Recent estimates in Australia have predicted a funding shortfall for residential capital development between 2008 and 2020 of $5.7 billion. There are already 2.8 million people aged 65 and over in Australia, and by 2047 there will be 7.2 million.
Dodds cited a 2007 survey that indicates a severe downturn in the financial viability of care homes in Australia with over 80 percent running a deficit. She also referred to facilities that cannot operate at full capacity due to staffing shortages and evidence that in some care homes residents were receiving as little as one hour of care a day.

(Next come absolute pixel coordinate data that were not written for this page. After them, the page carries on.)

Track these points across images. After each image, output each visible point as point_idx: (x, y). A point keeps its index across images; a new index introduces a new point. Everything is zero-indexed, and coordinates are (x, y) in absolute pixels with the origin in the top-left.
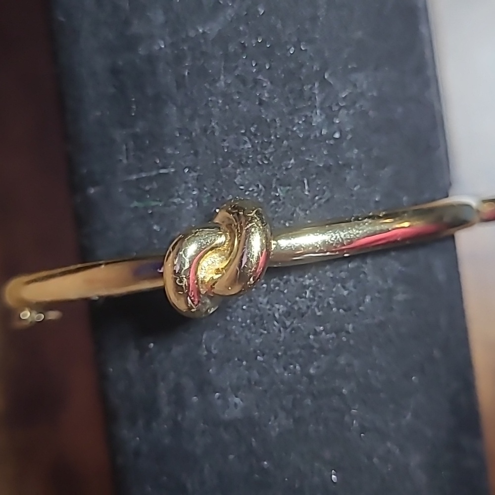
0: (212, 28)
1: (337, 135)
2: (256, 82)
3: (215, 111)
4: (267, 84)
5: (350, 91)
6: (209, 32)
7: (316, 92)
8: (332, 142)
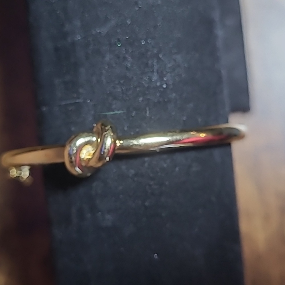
0: (104, 30)
1: (165, 86)
2: (125, 58)
3: (104, 72)
4: (130, 59)
5: (173, 64)
6: (102, 32)
7: (155, 64)
8: (162, 90)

Dodds is the National Director of UnitingCare Australia, an organisation made up of 400 community service agencies that provide services to over 2 million Australians, with 35,000 staff supported by 24,000 volunteers. She is also the current President of the Australian Council of Social Service and was listed in the Bulletin magazine’s list of the 100 most powerful people in Australian in 2007.
Looking to the future Dodds spoke cautiously of the social inclusion agenda promised by new Prime Minister Kevin Rudd to bring together social and economic polity to build prosperity informed by justice. “We have a new government in Australia who are making all the right noises… Watch this space,” she said.

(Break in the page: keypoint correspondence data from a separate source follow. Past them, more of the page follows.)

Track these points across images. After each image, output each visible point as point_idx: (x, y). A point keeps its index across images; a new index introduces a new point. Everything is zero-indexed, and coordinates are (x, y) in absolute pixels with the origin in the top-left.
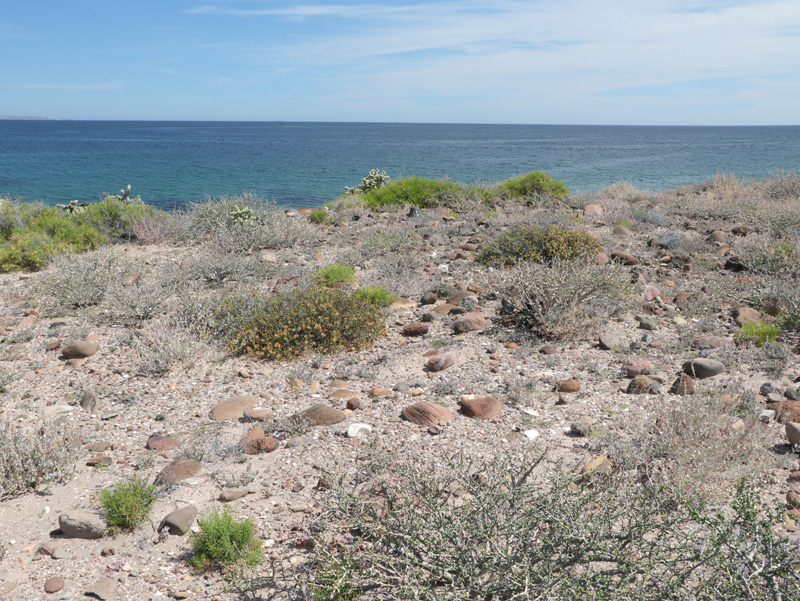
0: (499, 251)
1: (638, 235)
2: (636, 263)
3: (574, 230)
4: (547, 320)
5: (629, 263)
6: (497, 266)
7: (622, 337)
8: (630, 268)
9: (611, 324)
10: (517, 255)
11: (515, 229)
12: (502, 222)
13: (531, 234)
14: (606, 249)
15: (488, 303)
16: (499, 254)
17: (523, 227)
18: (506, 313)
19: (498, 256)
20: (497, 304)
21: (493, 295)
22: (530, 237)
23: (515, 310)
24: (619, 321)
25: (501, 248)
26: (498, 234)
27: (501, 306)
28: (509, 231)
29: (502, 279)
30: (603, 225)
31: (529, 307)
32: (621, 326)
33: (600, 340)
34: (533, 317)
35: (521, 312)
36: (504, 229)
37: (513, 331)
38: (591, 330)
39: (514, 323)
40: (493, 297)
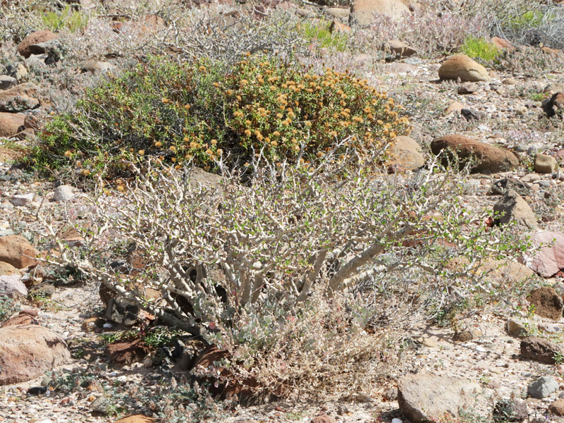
0: (90, 136)
1: (515, 84)
2: (508, 165)
3: (318, 70)
4: (240, 342)
5: (486, 167)
6: (83, 182)
7: (469, 387)
8: (489, 181)
9: (434, 347)
10: (147, 145)
11: (138, 68)
12: (99, 46)
13: (186, 82)
14: (417, 127)
15: (58, 295)
16: (91, 146)
17: (163, 62)
18: (115, 326)
19: (86, 149)
20: (87, 297)
21: (72, 270)
22: (184, 92)
23: (142, 314)
24: (457, 337)
25: (95, 127)
26: (88, 82)
27: (99, 305)
28: (121, 75)
29: (101, 222)
30: (409, 53)
31: (185, 303)
32: (464, 353)
33: (400, 398)
34: (195, 334)
35: (160, 321)
36: (106, 66)
37: (137, 379)
38: (372, 368)
39: (139, 353)
40: (73, 277)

The focus of Dodds’ rallying call to the NZCCSS conference in Napier was her advocacy for a sector that identifies itself by using the expression “for people”, rather than “not for profit”.
“It is beyond time that we stopped letting others define us as what we are not, and named ourselves for what we are,” said Dodds. “We are not business. The seductive call to mimic the corporate world must be seen for what it is – a challenge to our core identity. Equally, we have a wide reach and mandate but are not the state. While we can and will continue to work with government in the delivery and evaluation of essential support and caring services, in a democracy a social safety net is a core responsibility of the state”.
Dodds urged providers of aged care in New Zealand to continue to advocate for and demand just outcomes beyond the status quo, to stand for inclusion not inequality and to challenge policy makers to meet their obligations – all on behalf of those people who “struggle to live with dignity in the face of vulnerability and disadvantage”.